Allergen labeling in the kitchen: from sealed to handled
The moment you open, portion or prepare an ingredient, responsibility for allergen information shifts to your kitchen. A practical guide to labeling that protects your guests.
Published on May 27, 2026 · by EtiquetaChef team
Allergen labeling in the kitchen: from sealed to handled
For a guest with a food allergy, a missing line on a label isn’t bureaucratic detail — it’s real risk. In a professional kitchen, allergen labeling begins the moment a product leaves its original packaging and becomes the house’s responsibility. This guide shows why that matters and how to keep the information legible on every label.
Sealed vs. handled: who owns the information
While an ingredient is sealed, the manufacturer’s label carries the allergen declaration. The moment you open, portion, thaw or prepare it, that original label is gone — and the label you print becomes the only source of information for your team and, indirectly, for the guest.
- A sauce decanted into a gastronorm pan no longer has the supplier’s box.
- Portioned fresh pasta loses the label that listed gluten.

== Complete the following ==
(1) Reproduce word for word the part of the allergen labeling guide that opens with the words containing "Published on May" and closes with "that listed gluten.".
(2) In the section "Sealed vs. handled: who owns the information," which actions does the allergen labeling guide say make the original label gone?

== Information ==

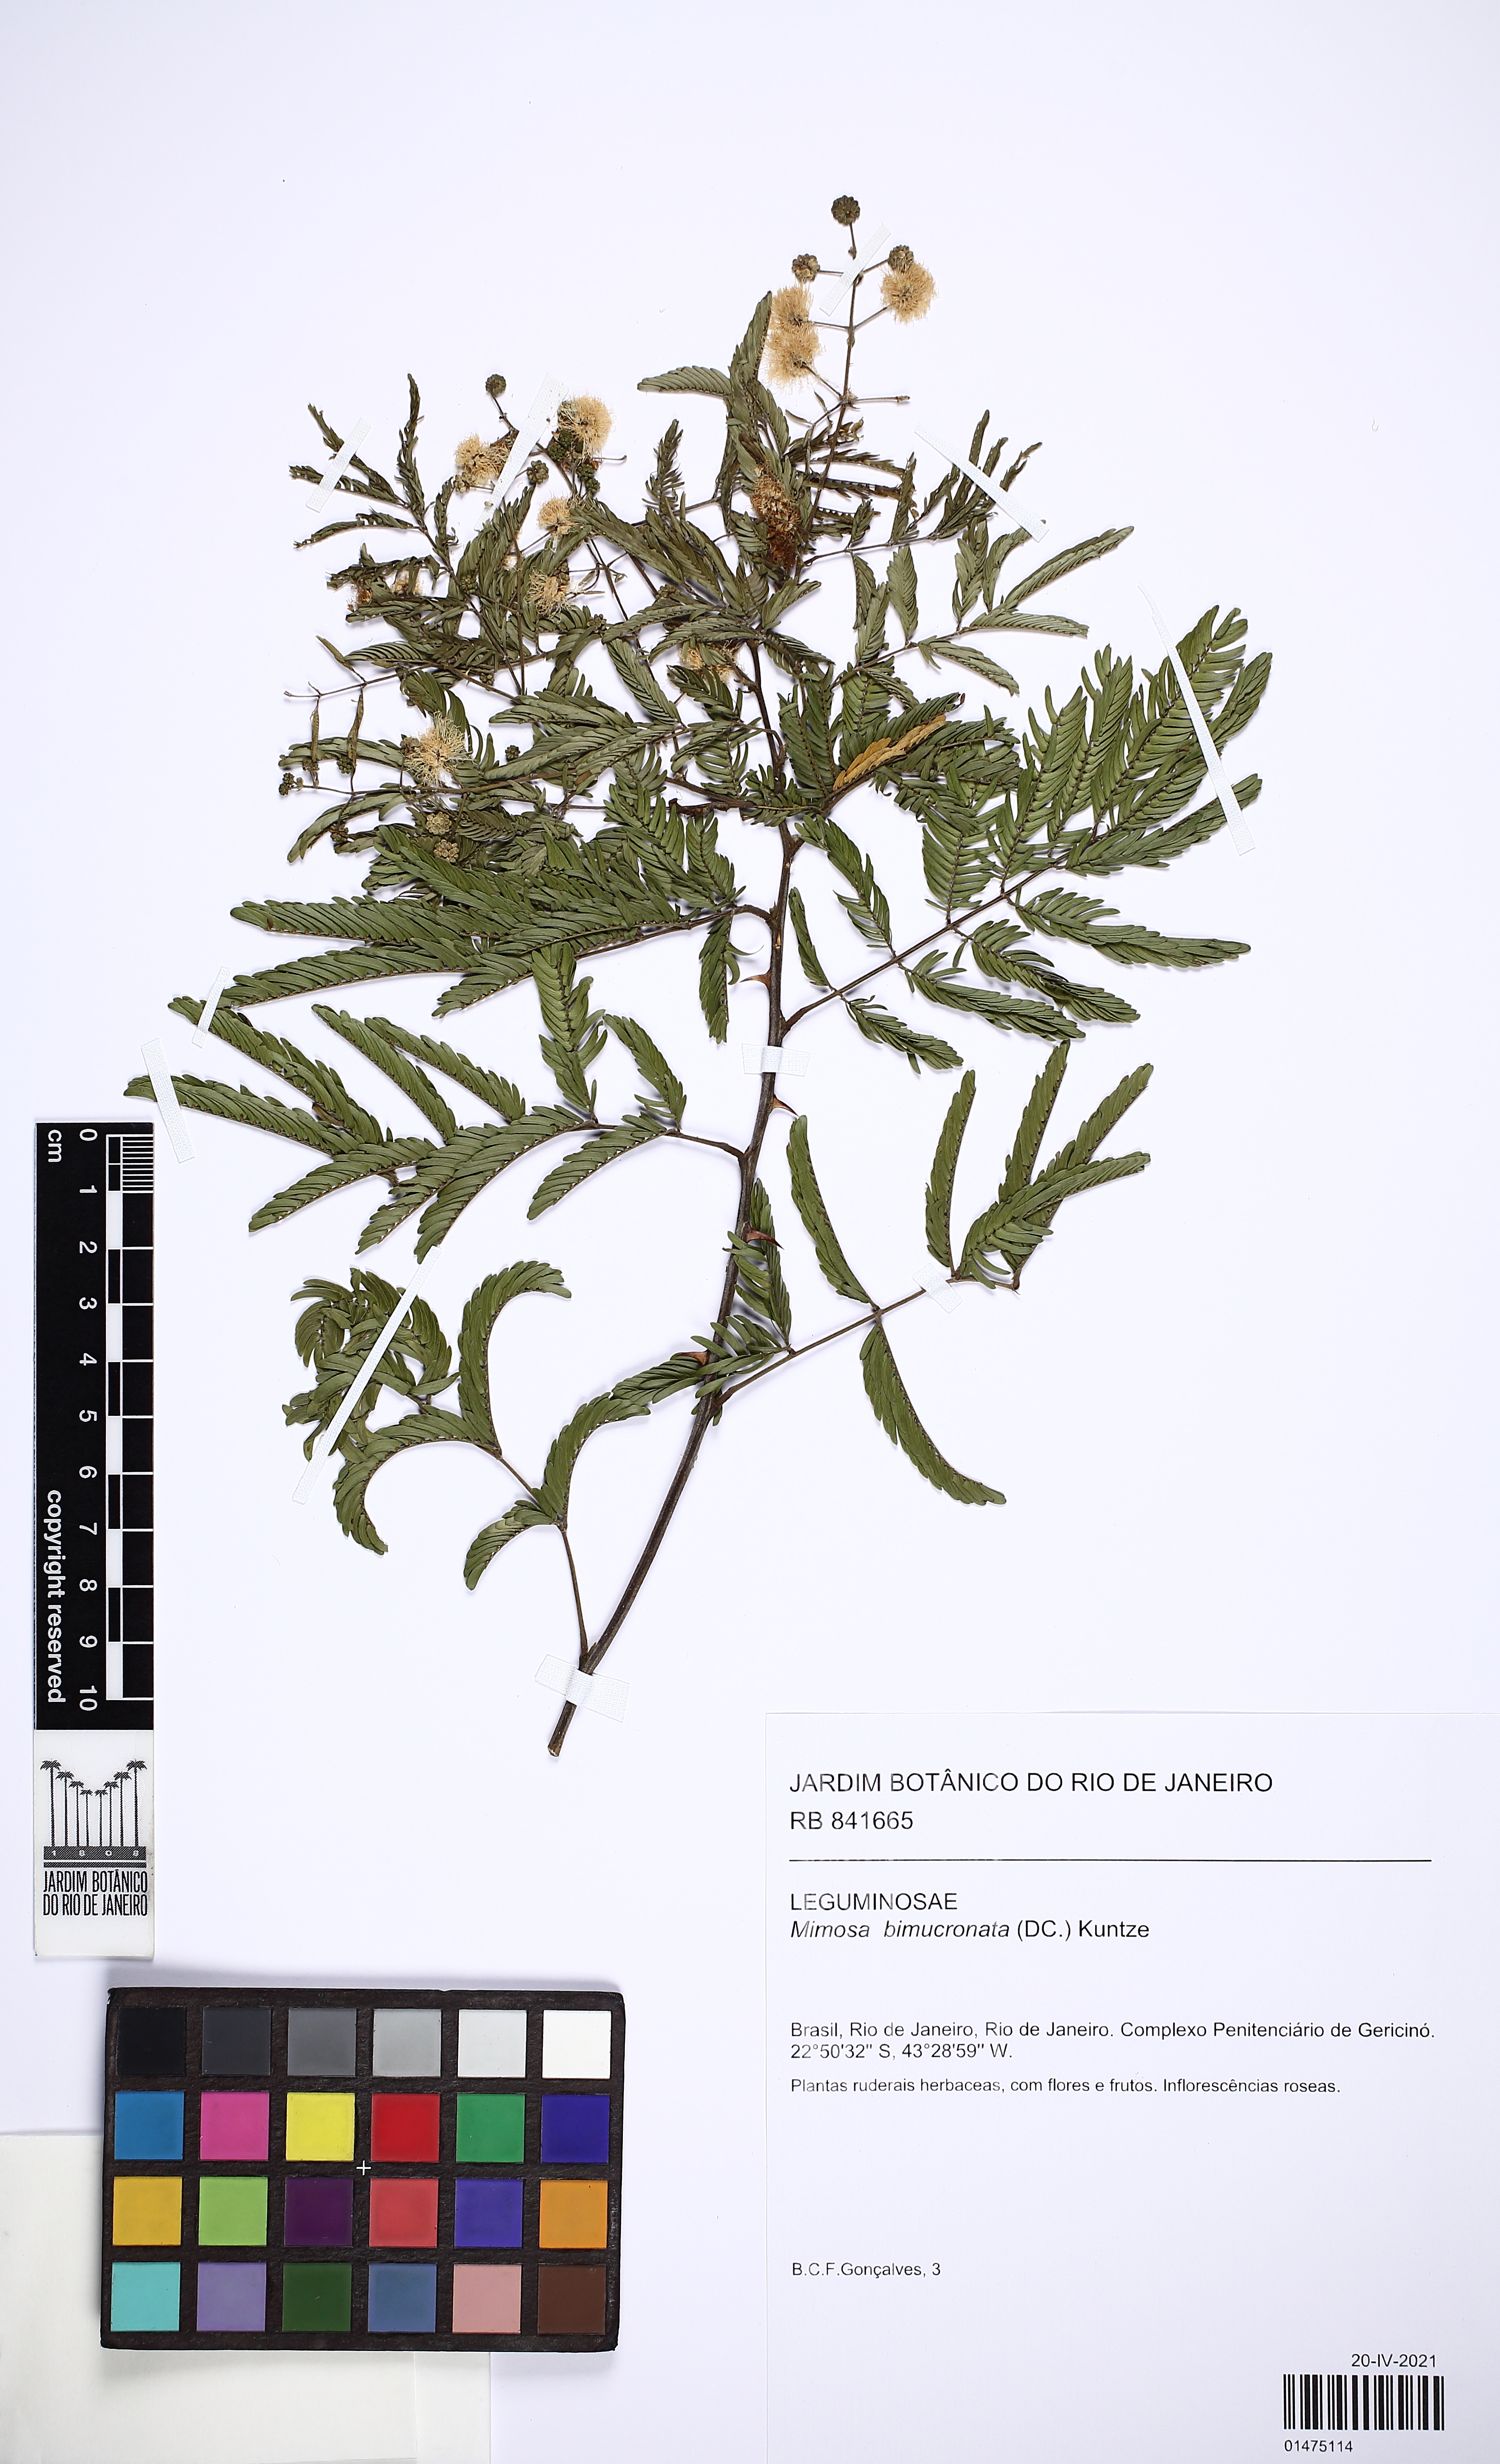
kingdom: Plantae
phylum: Tracheophyta
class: Magnoliopsida
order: Fabales
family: Fabaceae
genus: Mimosa
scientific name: Mimosa bimucronata
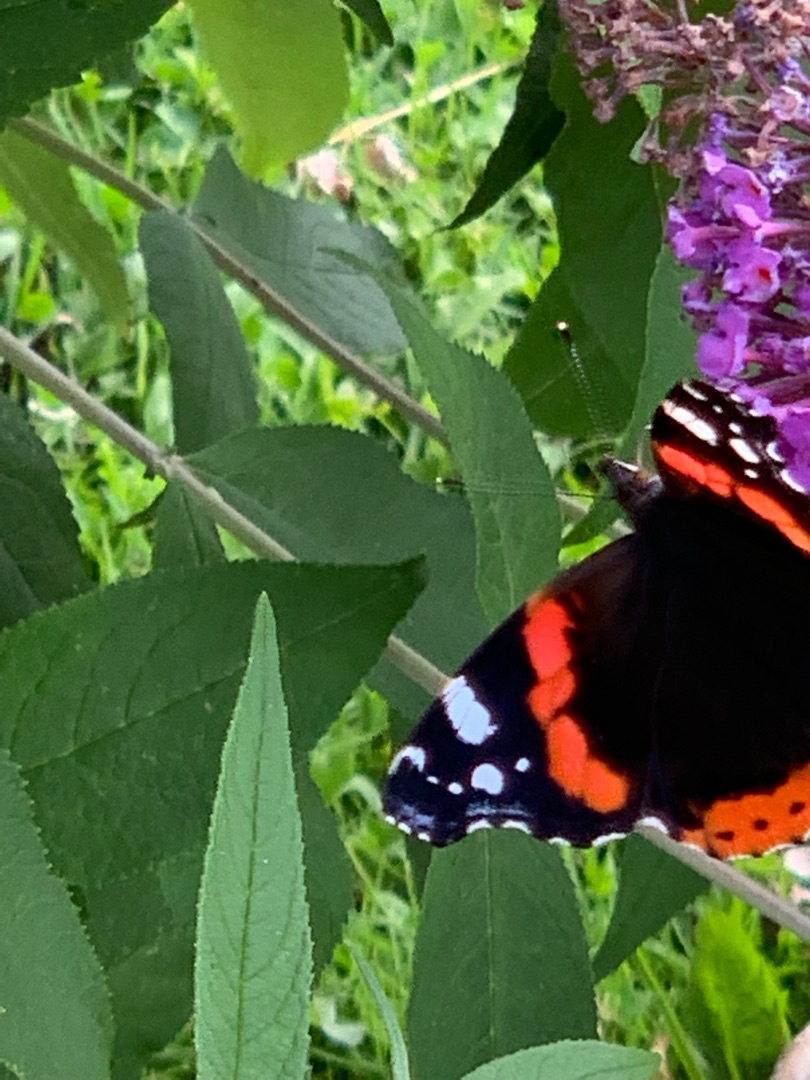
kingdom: Animalia
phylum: Arthropoda
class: Insecta
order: Lepidoptera
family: Nymphalidae
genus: Vanessa
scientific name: Vanessa atalanta
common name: Admiral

== Answers for the exercise ==
(1)
Published on May 27, 2026 · by EtiquetaChef team
Allergen labeling in the kitchen: from sealed to handled
For a guest with a food allergy, a missing line on a label isn’t bureaucratic detail — it’s real risk. In a professional kitchen, allergen labeling begins the moment a product leaves its original packaging and becomes the house’s responsibility. This guide shows why that matters and how to keep the information legible on every label.
Sealed vs. handled: who owns the information
While an ingredient is sealed, the manufacturer’s label carries the allergen declaration. The moment you open, portion, thaw or prepare it, that original label is gone — and the label you print becomes the only source of information for your team and, indirectly, for the guest.
- A sauce decanted into a gastronorm pan no longer has the supplier’s box.
- Portioned fresh pasta loses the label that listed gluten.

(2)
- Open
- Portion
- Thaw
- Prepare